BEGIN Dataset excerpts

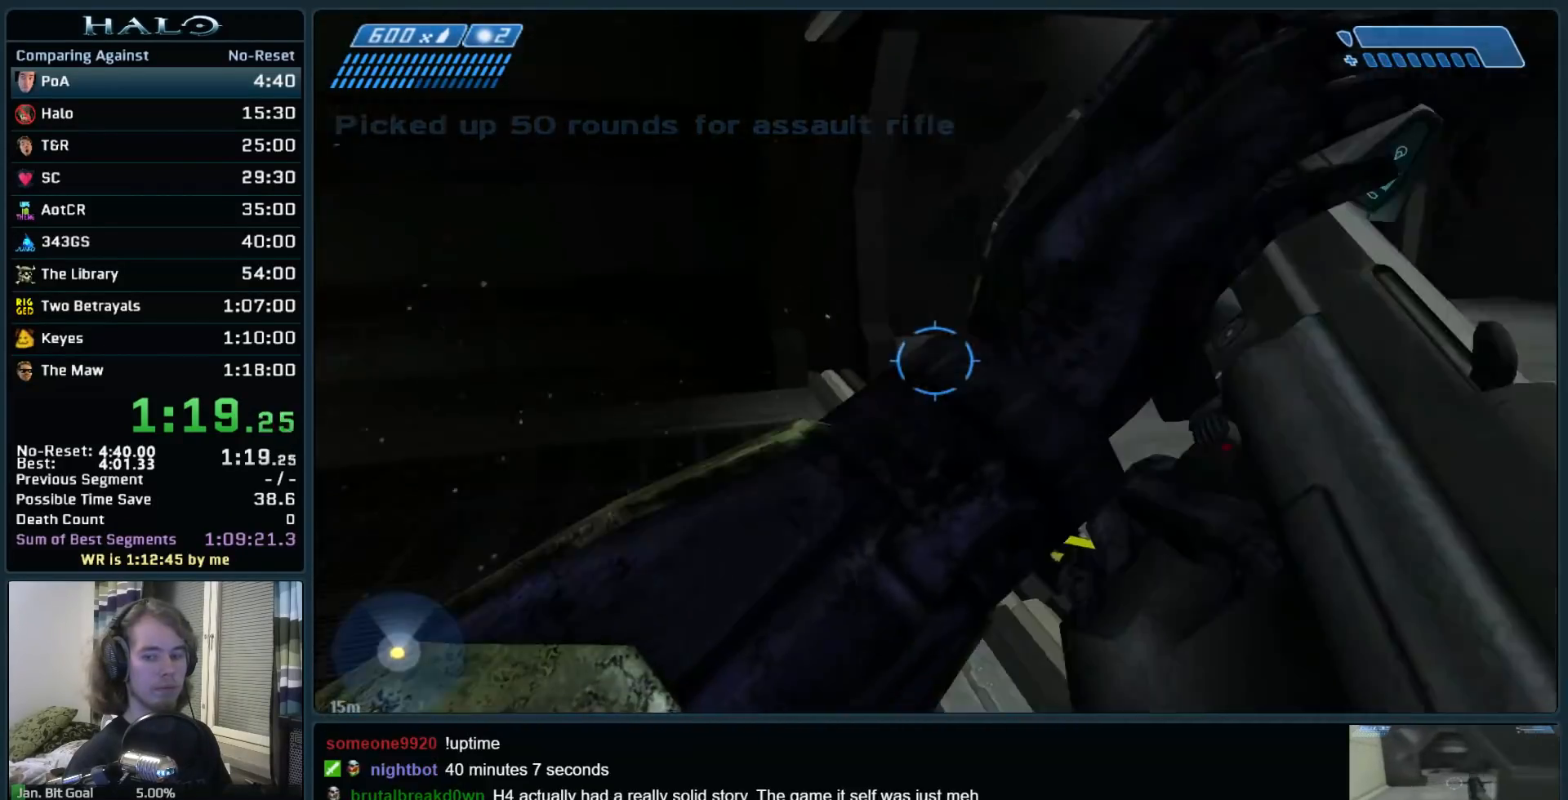
{"keys": ["w"], "mouse": [], "events": []}
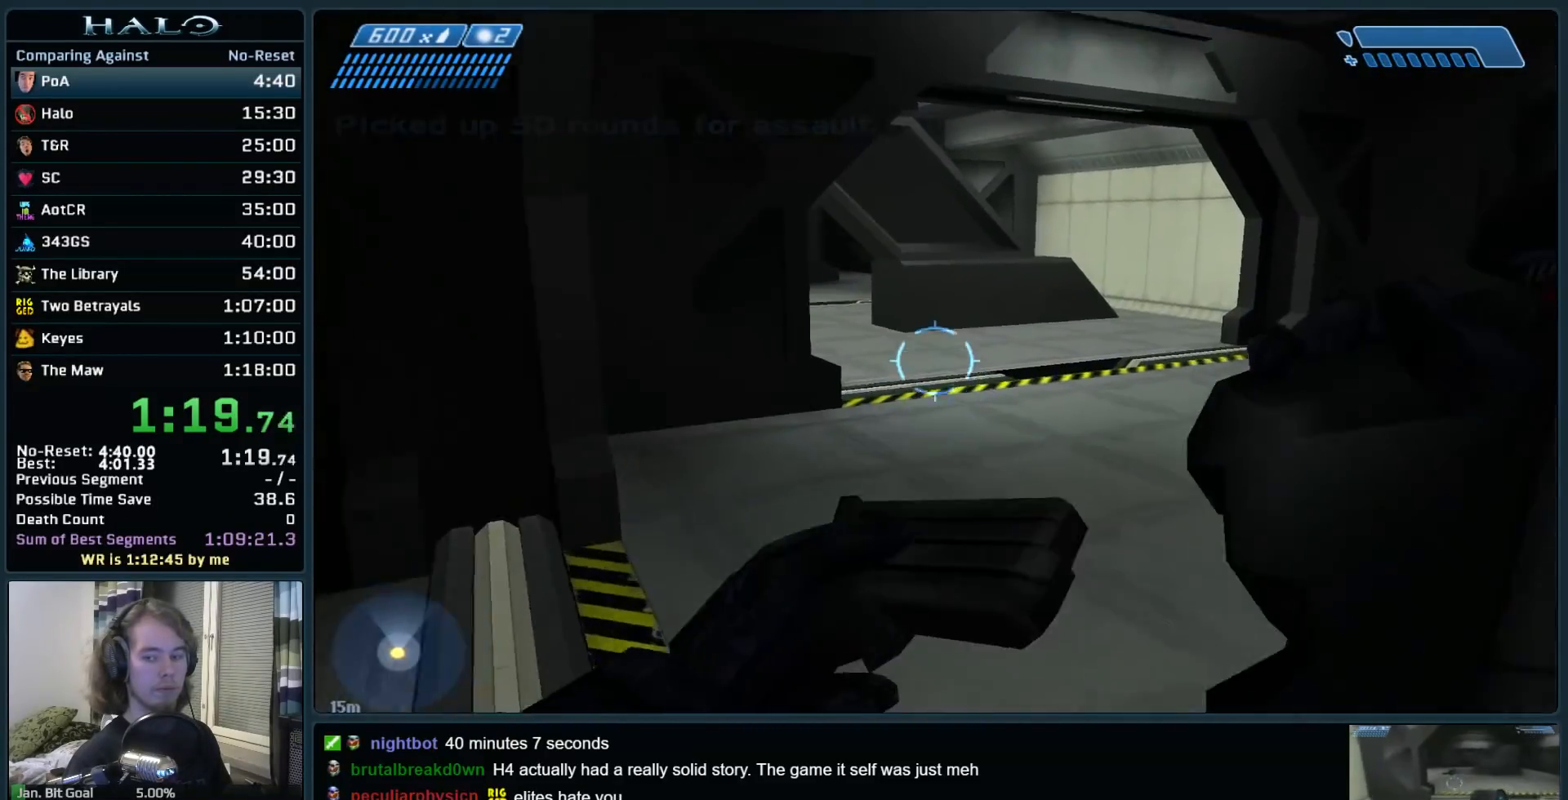
{"keys": ["w"], "mouse": [], "events": []}
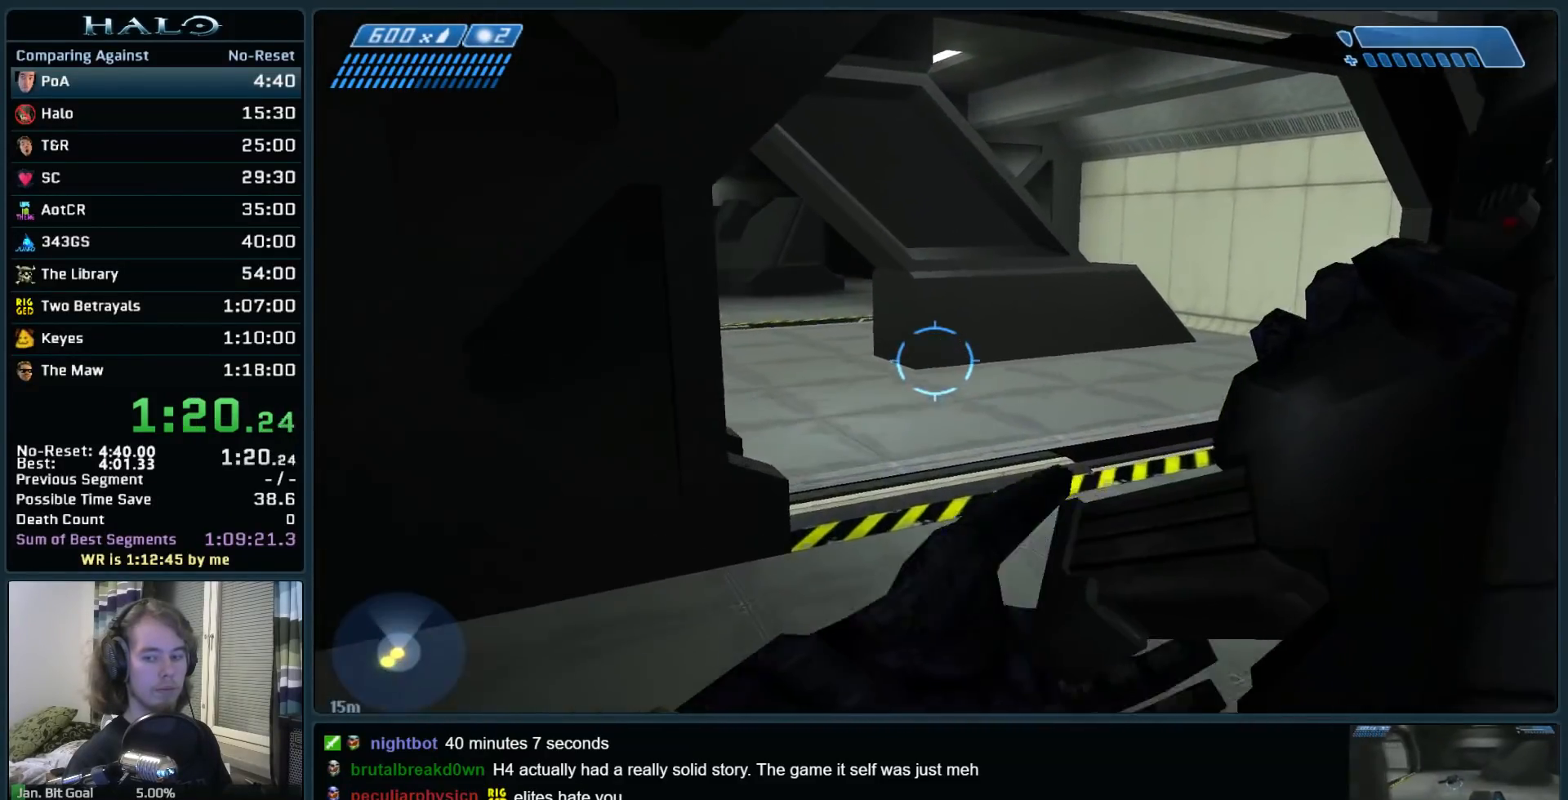
{"keys": ["w"], "mouse": [], "events": []}
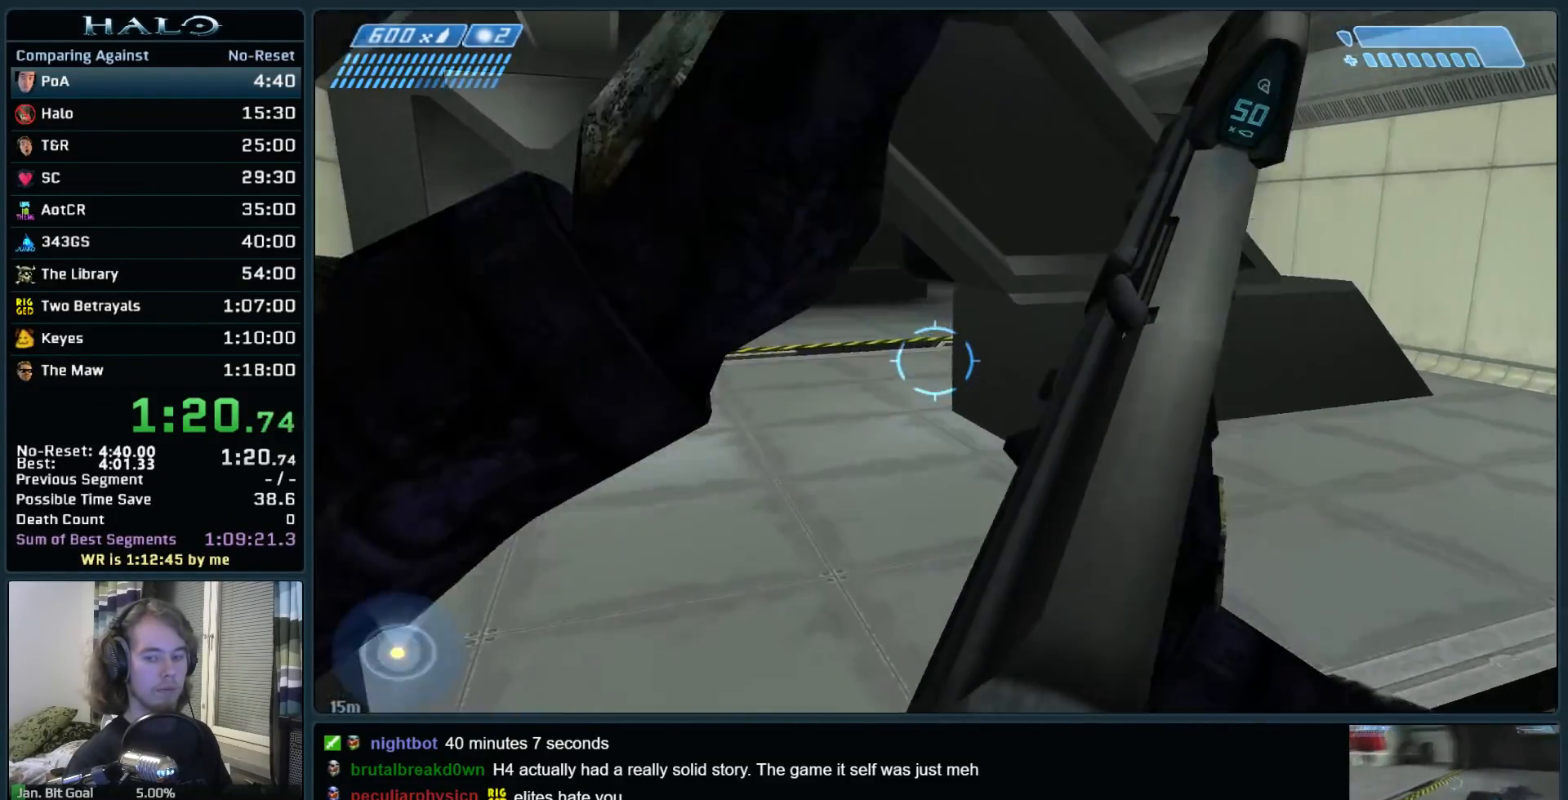
{"keys": ["w"], "mouse": [], "events": []}
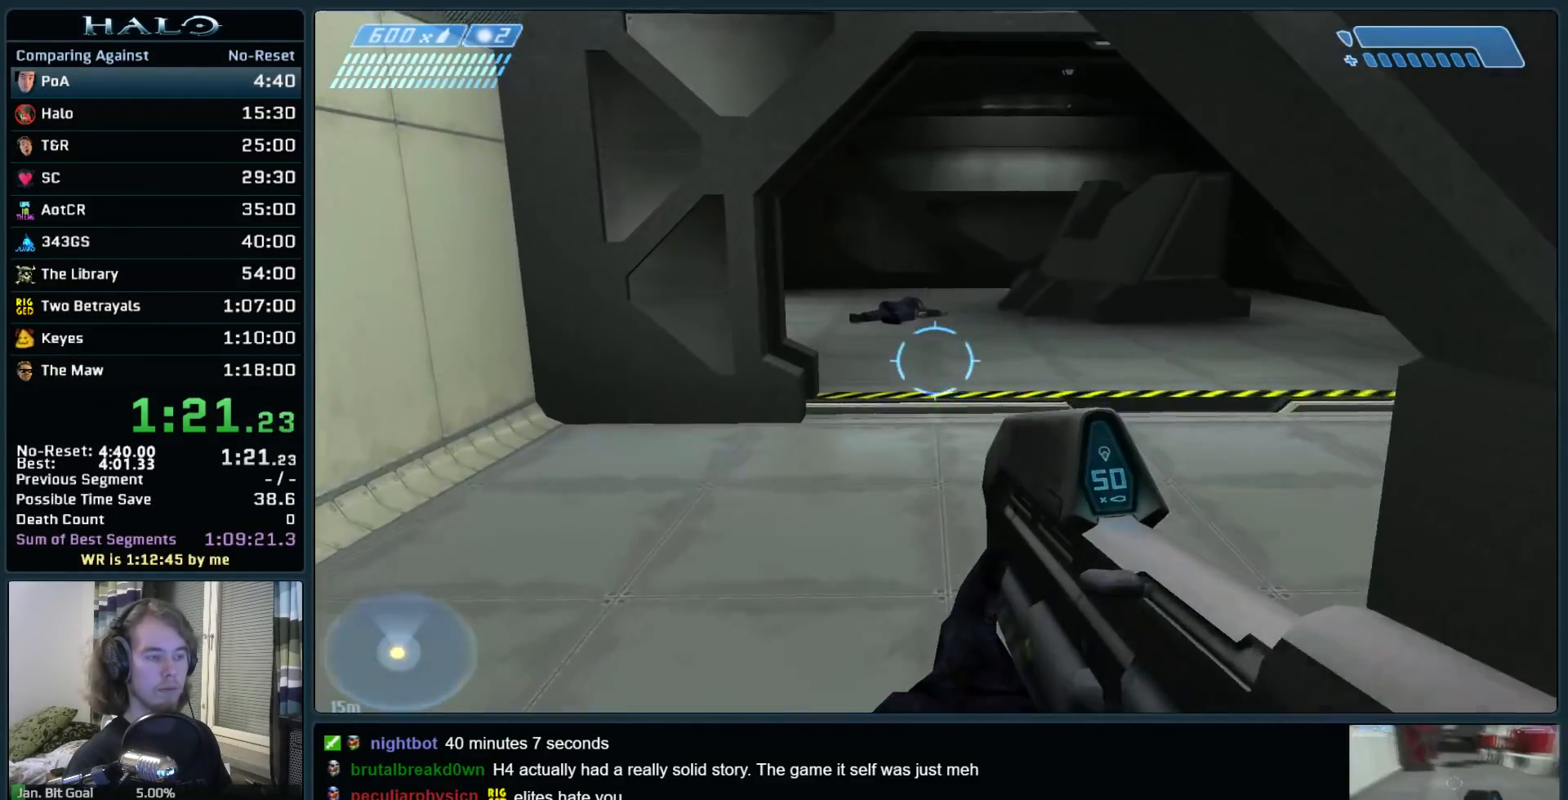
{"keys": ["q", "w"], "mouse": [], "events": [[450, "q", "down"]]}
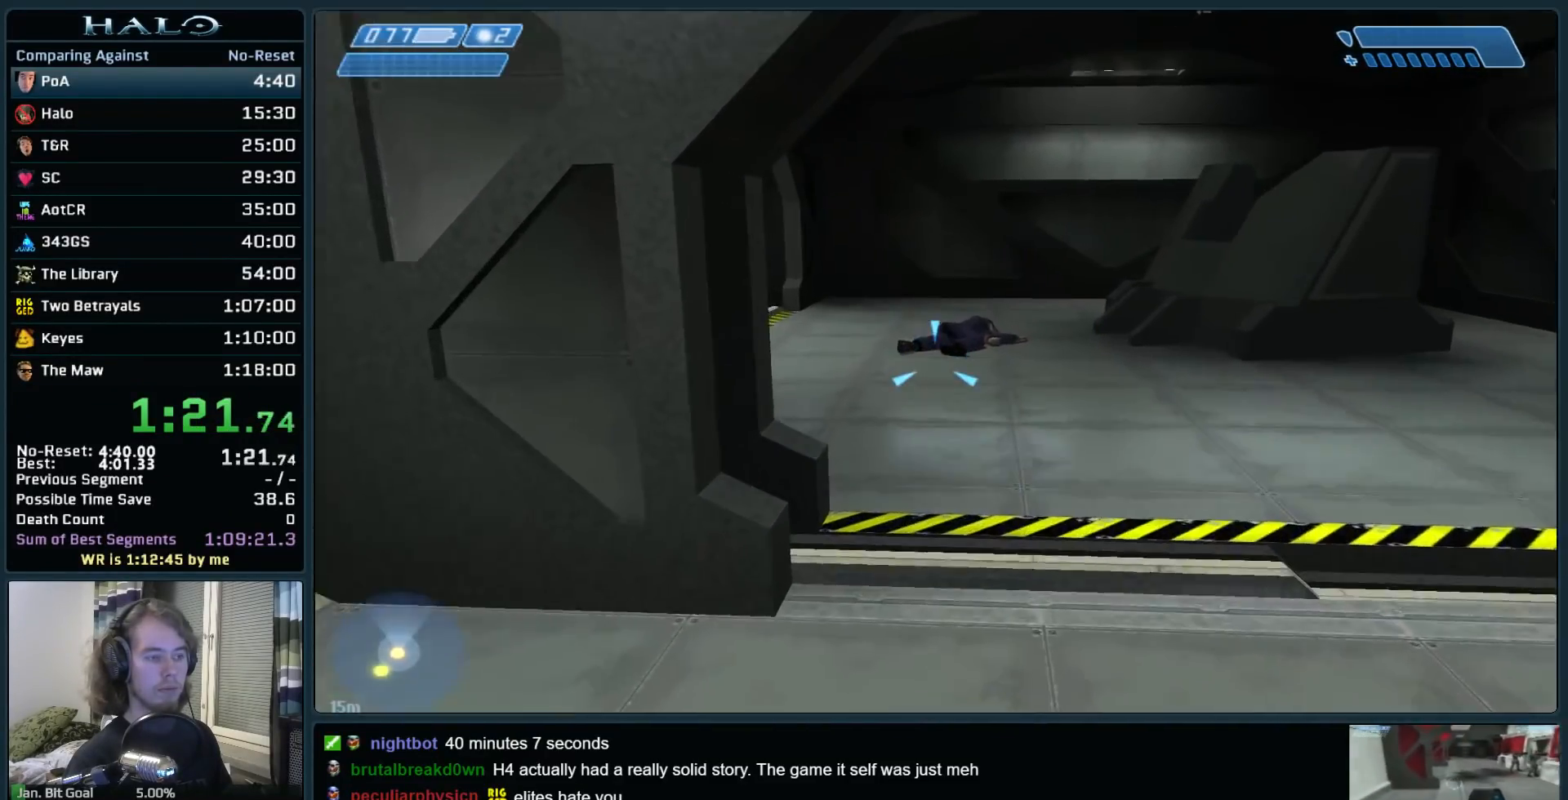
{"keys": ["w"], "mouse": [], "events": [[33, "q", "up"], [183, "q", "down"], [317, "q", "up"]]}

END Dataset excerpts

(Problem to solve): What is needed here is an exact copy of all the entries, without the pictures.

(Exercise answer):
{"keys": ["w"], "mouse": [], "events": []}
{"keys": ["w"], "mouse": [], "events": []}
{"keys": ["w"], "mouse": [], "events": []}
{"keys": ["w"], "mouse": [], "events": []}
{"keys": ["q", "w"], "mouse": [], "events": [[450, "q", "down"]]}
{"keys": ["w"], "mouse": [], "events": [[33, "q", "up"], [183, "q", "down"], [317, "q", "up"]]}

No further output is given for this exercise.